(Stored records)

- - - - -

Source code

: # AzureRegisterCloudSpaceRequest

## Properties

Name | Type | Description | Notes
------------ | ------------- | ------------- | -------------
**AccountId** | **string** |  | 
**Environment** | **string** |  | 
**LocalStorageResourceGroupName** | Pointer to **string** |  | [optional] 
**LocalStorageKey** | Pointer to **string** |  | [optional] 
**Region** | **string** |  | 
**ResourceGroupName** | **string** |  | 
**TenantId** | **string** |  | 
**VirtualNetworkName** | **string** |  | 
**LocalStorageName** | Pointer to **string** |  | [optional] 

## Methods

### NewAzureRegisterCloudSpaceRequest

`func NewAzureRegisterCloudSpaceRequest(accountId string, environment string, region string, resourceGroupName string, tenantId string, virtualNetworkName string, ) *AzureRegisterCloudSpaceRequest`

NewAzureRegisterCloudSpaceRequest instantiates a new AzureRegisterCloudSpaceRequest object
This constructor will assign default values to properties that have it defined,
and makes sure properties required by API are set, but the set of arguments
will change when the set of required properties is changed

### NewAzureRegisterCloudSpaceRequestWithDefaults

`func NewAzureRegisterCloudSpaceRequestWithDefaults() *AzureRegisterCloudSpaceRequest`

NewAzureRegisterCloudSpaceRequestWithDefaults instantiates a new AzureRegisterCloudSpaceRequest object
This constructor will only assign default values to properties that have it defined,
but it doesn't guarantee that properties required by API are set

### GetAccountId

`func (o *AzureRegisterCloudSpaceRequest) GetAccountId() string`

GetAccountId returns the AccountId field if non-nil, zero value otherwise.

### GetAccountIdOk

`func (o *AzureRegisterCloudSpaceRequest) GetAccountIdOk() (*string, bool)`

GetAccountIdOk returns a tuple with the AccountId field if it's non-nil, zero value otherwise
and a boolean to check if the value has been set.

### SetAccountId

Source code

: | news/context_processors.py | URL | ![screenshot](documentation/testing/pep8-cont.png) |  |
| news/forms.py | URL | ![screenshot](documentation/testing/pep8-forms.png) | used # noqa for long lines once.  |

- - - - -

Please return all of the material above line for line, without changing anything.

SOLUTION TO THE EXERCISE:
Source code

: # AzureRegisterCloudSpaceRequest

## Properties

Name | Type | Description | Notes
------------ | ------------- | ------------- | -------------
**AccountId** | **string** |  | 
**Environment** | **string** |  | 
**LocalStorageResourceGroupName** | Pointer to **string** |  | [optional] 
**LocalStorageKey** | Pointer to **string** |  | [optional] 
**Region** | **string** |  | 
**ResourceGroupName** | **string** |  | 
**TenantId** | **string** |  | 
**VirtualNetworkName** | **string** |  | 
**LocalStorageName** | Pointer to **string** |  | [optional] 

## Methods

### NewAzureRegisterCloudSpaceRequest

`func NewAzureRegisterCloudSpaceRequest(accountId string, environment string, region string, resourceGroupName string, tenantId string, virtualNetworkName string, ) *AzureRegisterCloudSpaceRequest`

NewAzureRegisterCloudSpaceRequest instantiates a new AzureRegisterCloudSpaceRequest object
This constructor will assign default values to properties that have it defined,
and makes sure properties required by API are set, but the set of arguments
will change when the set of required properties is changed

### NewAzureRegisterCloudSpaceRequestWithDefaults

`func NewAzureRegisterCloudSpaceRequestWithDefaults() *AzureRegisterCloudSpaceRequest`

NewAzureRegisterCloudSpaceRequestWithDefaults instantiates a new AzureRegisterCloudSpaceRequest object
This constructor will only assign default values to properties that have it defined,
but it doesn't guarantee that properties required by API are set

### GetAccountId

`func (o *AzureRegisterCloudSpaceRequest) GetAccountId() string`

GetAccountId returns the AccountId field if non-nil, zero value otherwise.

### GetAccountIdOk

`func (o *AzureRegisterCloudSpaceRequest) GetAccountIdOk() (*string, bool)`

GetAccountIdOk returns a tuple with the AccountId field if it's non-nil, zero value otherwise
and a boolean to check if the value has been set.

### SetAccountId

Source code

: | news/context_processors.py | URL | ![screenshot](documentation/testing/pep8-cont.png) |  |
| news/forms.py | URL | ![screenshot](documentation/testing/pep8-forms.png) | used # noqa for long lines once.  |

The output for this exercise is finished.